The idea of “unplugging” a country is amusing to me because “unplugging” is one of the first things I do when an electronic device gives me trouble. In the case of my laptop computer, I don’t need to unplug it—I just restart it, which prompts it to update what it had updated the day before. In the case of my printer, I pull the plug out of the socket and replug it right away. And just like that, it starts printing something I had tried to print three years ago.
Unplugging also works with my digital clock radio, microwave, wifi router, and TV. Why does this work? Well, by cutting off a device’s power, you are saying to the device, “Guess who’s the boss? You don’t answer to Microsoft, Apple or Google—you answer to me, the guy holding the plug.” You are basically threatening to stop feeding the device, similar to when a parent says to a child: “You’d better start behaving yourself or I will send you to bed without dinner.”
If you ask the experts, however, they will tell you that unplugging a device works because many devices have tiny computers with built-in software. When you unplug them, you are causing the “internal computer to reboot, which clears out the device’s memory and forces it to reload and re-execute the software from scratch,” according to technology writer Benj Edwards, author of an online article titled “Why does unplugging a device fix so many problems?”
If unplugging a device helps it function better, does unplugging offer the same benefit to a human? Humans unplug in many ways. Some unplug themselves from their phones. Some unplug themselves from social media.
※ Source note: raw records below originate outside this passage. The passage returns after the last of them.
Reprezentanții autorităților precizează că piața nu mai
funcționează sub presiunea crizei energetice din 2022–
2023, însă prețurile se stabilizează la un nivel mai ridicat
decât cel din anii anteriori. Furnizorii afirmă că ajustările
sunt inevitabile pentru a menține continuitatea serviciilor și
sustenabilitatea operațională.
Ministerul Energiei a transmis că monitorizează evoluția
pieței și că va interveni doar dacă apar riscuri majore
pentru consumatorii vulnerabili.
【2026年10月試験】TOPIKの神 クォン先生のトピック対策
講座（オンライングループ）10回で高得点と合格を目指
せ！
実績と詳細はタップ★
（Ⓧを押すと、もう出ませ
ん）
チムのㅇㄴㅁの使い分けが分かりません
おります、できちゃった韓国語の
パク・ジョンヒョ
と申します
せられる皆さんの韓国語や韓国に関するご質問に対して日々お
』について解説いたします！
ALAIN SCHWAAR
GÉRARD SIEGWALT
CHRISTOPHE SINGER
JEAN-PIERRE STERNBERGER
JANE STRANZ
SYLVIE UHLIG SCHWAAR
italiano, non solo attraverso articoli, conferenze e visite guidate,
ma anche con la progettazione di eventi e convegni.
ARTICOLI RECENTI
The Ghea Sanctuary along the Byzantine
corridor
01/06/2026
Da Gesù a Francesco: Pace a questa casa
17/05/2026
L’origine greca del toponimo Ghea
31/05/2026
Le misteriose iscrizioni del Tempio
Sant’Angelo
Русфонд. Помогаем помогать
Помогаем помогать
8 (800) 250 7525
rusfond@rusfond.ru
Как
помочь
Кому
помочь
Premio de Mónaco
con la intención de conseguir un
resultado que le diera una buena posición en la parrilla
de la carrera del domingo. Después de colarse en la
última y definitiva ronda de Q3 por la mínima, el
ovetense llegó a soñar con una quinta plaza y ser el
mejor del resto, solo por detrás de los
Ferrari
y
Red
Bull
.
Some unplug themselves from their crazy relatives.
That isn’t the same kind of unplugging, of course. Few humans would want to have an actual plug, but many would probably be okay with a reset button. A reset button would clear a person’s memory, allowing them to feel like a new person. Some people might choose a “hard reset,” restoring themselves to factory settings. Others would choose a “soft reset,” clearing just their recent history.
A reset button would be even more effective than flying Air India, allowing you to lose a lot of the baggage you carry around.
If we did have a reset button, we wouldn’t want anyone else to have access to it. Otherwise too many of us would be crawling around, sucking our thumbs—like we just left the factory.